Judges 17-18: Homemade religion

Outline

  • Household gods
  • Homemade priest

Introduction

Saving the worst for last. What we are about to study is so very terrible, the author has taken things out of chronological order to make his point. Chapters 17-18 mark a deep religious failure on the part of God’s people; and 19-21 mark a deep moral failure. Please note that the deep religious failure precedes the deep moral failure. We are living in a world of profound moral degeneration where truths that have held for centuries have been overturned in a single generation. This all begins with a drift from true religion. This story of judges reminds us that the fight for true religion in the church must precede the fight for godliness in society. These chapters tell us that the internal sinfulness that we fight is worse by far than any external threat we face from surrounding enemies. These events show us what was going on inside Israel all the while the various enemies were attacking them and needed to be subdued by judges. These chapters portray the sins that provoked God to send oppressors and of which they inadequately repented.

The book of judges has been written in preparation of the nation of Israel for a godly king. We have several verses that make the point that Israel is in this state doing its own thing because there was no king to enforce God’s laws on the people. 17:6 is a key verse which draws our attention to the anarchy of every man doing his own thing, ‘In those days there was no king in Israel. Everyone did what was right in his own eyes.’ (see also 18:1; 19:1; 21:25). This chapter highlights the evil of homemade religion. God had given clear laws to Moses about who should be a priest, where worship should be done, how worship should be done. However, we see that Micah and his family want to do their own thing. We are witnessing the independent spirit of every sinful heart that takes the clear revelation of God and reorganises it for their convenience. Even in Christianity we have believers who think that they can do their own homemade religion. They refuse to go to church; they go with their intuition calling it the leading of the Spirit; they refuse to have elders or be members who are accountable to the local church. The emerging church movement which is influenced by the post-modern thinking of our day has applied relativism to ecclesiology and now every person’s whims and tastes are the definers of worship, evangelism, prayer and all we do as Christians in our service to God and others. Elders are cast off as authoritarian; the Lord’s Day service as dead religion; evangelism is seen as oppressive colonialism; baptism is no longer an initiatory rite but used as a sign of deeper consecration or cast off altogether as sectarian and internalised; the Lord’s Supper is no longer reserved for the baptised but choc-chip muffins are handed out to unbelieving kids and the left overs fought over after the service. The message of Hell, God’s wrath, propitiation, the fate of the unevangelised and many other unpalatable doctrines are swallowed up in the sentimental and therapeutic teaching of many modern churches. Homemade religion is one of our easiest and quickest sins. Here we see in the book of judges how within one generation of entering the land terrible error was already being practised. The story was intended as an argument for why a godly king like David was necessary, we will see that this story teaches us an even more important lesson that a saviour like Jesus Christ is needed.

Information supplied:

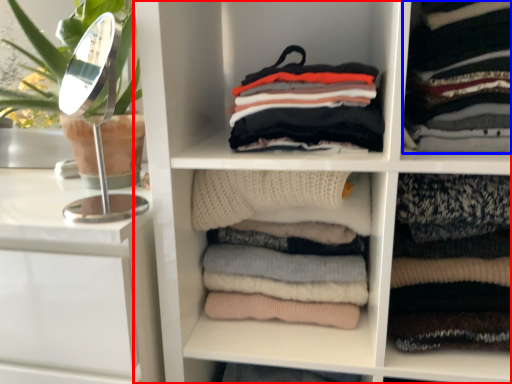
Question: Which of the following is the farthest to the observer, shelf (highlighted by a red box) or clothing (highlighted by a blue box)?

Choices:
 (A) shelf
 (B) clothing

Answer: (B)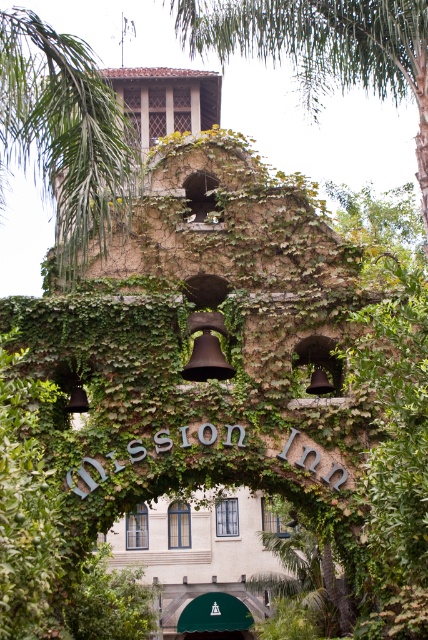
Can you confirm if green leafy palm tree at upper left is taller than green leafy palm tree at upper center?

Activity list:
[1] Answer these questions from the Judges 17-18 study:
(a) What do chapters 19-21 mark, according to the introduction?
(b) Which verse is called a key verse?
(c) Which godly king does the text name as the one the story argues for?
[2] List every chapter-and-verse reference (such as "17:6") in the Judges 17-18 study.
The rows are not needed for what follows.

Responses per task:
[1]
(a) A deep moral failure.
(b) 17:6.
(c) David.

[2] 17:6, 18:1, 19:1, 21:25